The San Diego-based biotech is gutting that study, LJ401-BT01, immediately. A recent interim analysis, which included about half of the enrolled population, suggested a lack of efficacy. As far as they could tell, patients on the treatment and control arms saw the same changes in cardiac iron levels, the primary endpoint, and in other iron, hematology and endocrine measurements.
“The Company expects to re-evaluate its current operating plan in light of the mixed results of these studies and to make adjustments as appropriate to manage the Company’s available cash resources,” it said in a statement, prioritizing the sales of its sole marketed product and regulatory activities for a second experimental drug.
CEO George Tidmarsh won’t be around for the soul searching. In a separate announcement, La Jolla disclosed that its chief of seven years has left to pursue other interests.
As board directors Kevin Tang and Craig Johnson step in to oversee the management team, they are tasked with maximizing sales of Giapreza — a vasoconstrictor approved to increase blood pressure in adults with septic or other distributive shock in the US, and to treat refractory hypotension for the same population in Europe — and seek an FDA green light for the malaria therapy LJPC-0118. La Jolla has recently filed an NDA for the drug.
La Jolla still counts $104.8 million in cash as of September 30, compared to $172.6 million at the end of last year. Giapreza has brought in $15.8 million in the first three quarters of 2019, a far cry from its peak sales estimate of $600 million.
LJPC-401 was a key part of the biotech’s pitch for a $100 million public offering in 2018, just after it rolled out Gizpreza. And investigators in the hereditary hemochromatosis trial gushed over it as it promised to be the first new treatment for this disease in more than a decade, saving patients from frequent phlebotomy procedures.

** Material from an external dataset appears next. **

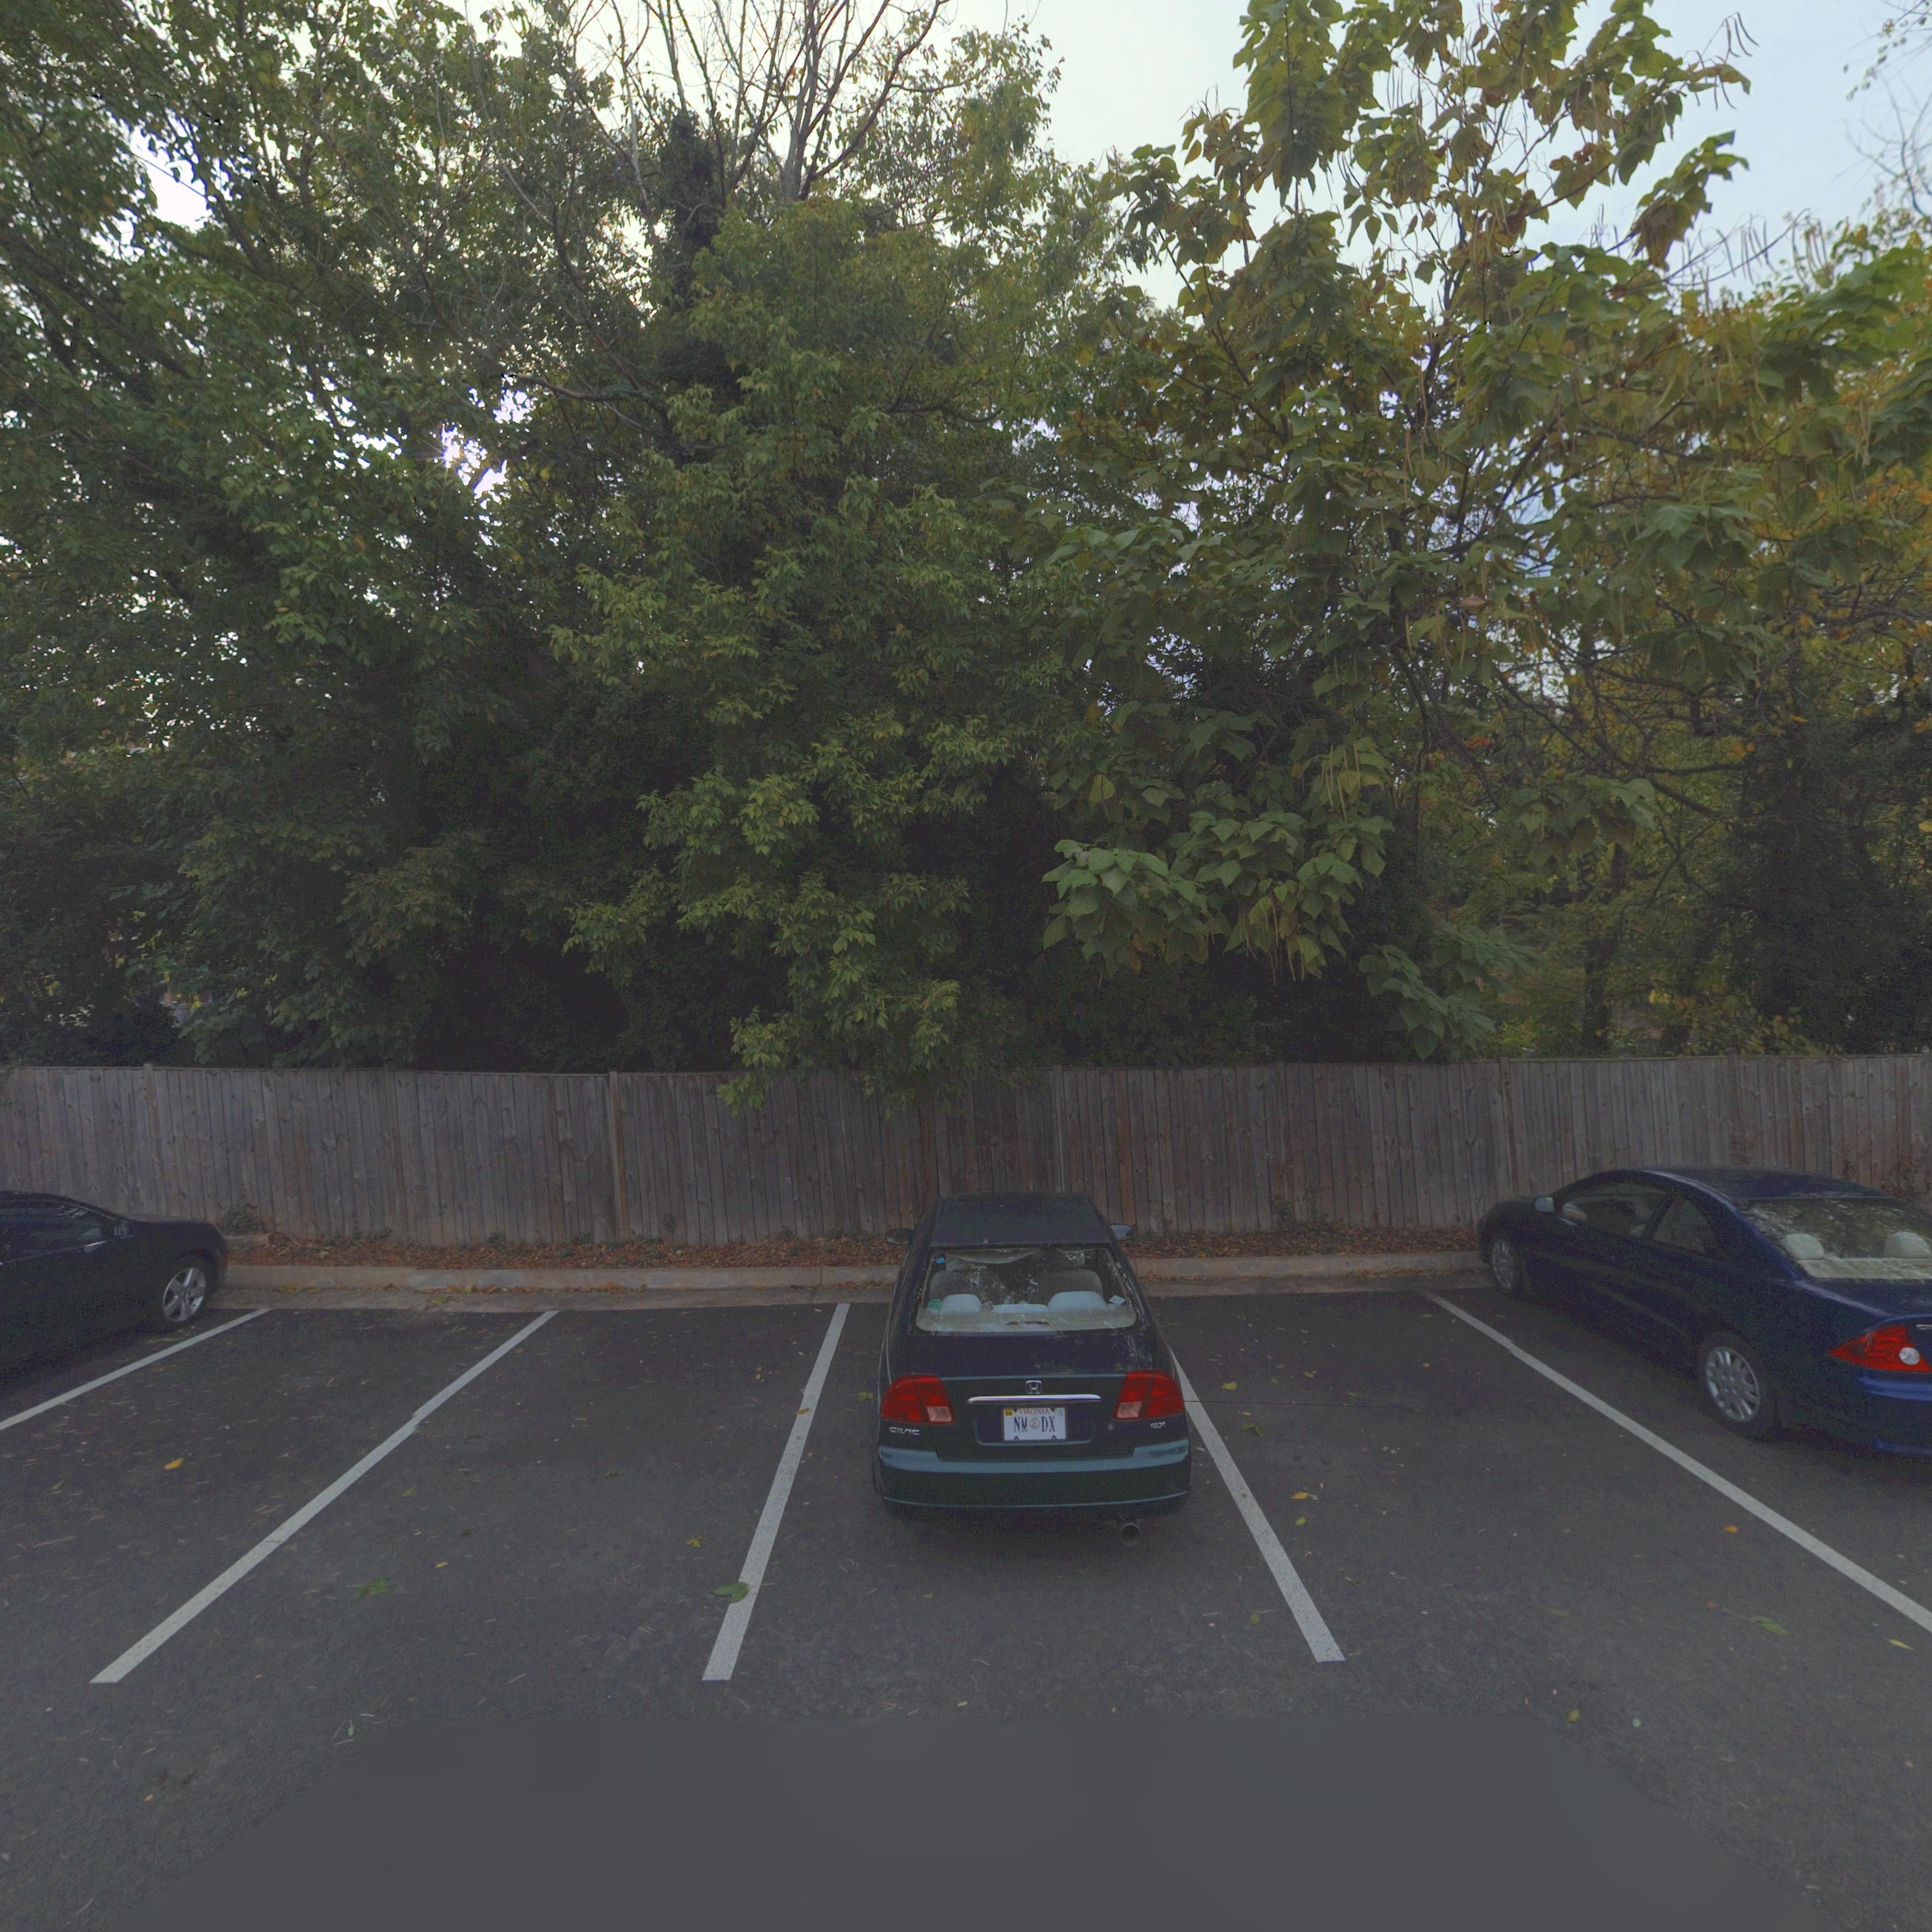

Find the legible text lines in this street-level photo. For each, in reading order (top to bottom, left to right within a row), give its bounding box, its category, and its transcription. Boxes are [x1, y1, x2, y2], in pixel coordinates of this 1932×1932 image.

The company said topline results in that trial were consistent with the interim numbers reported in June, in which the drug conferred a statistically significant reduction in transferrin saturation and requirement for phlebotomy procedures compared to placebo.
LJPC-401-treated patients had a mean reduction in TSAT of 33% compared to placebo-treated patients who had a mean reduction of 3% (p<0.0001). […] LJPC-401-treated patients had 0.10 phlebotomies per month compared to placebo-treated patients who had 0.50 phlebotomies per month (p<0.0001).
Investors’ enthusiasm is disappearing almost as swiftly as they shot up. Shares $LJPC were down 53.58% to $2.59 following the news on Monday.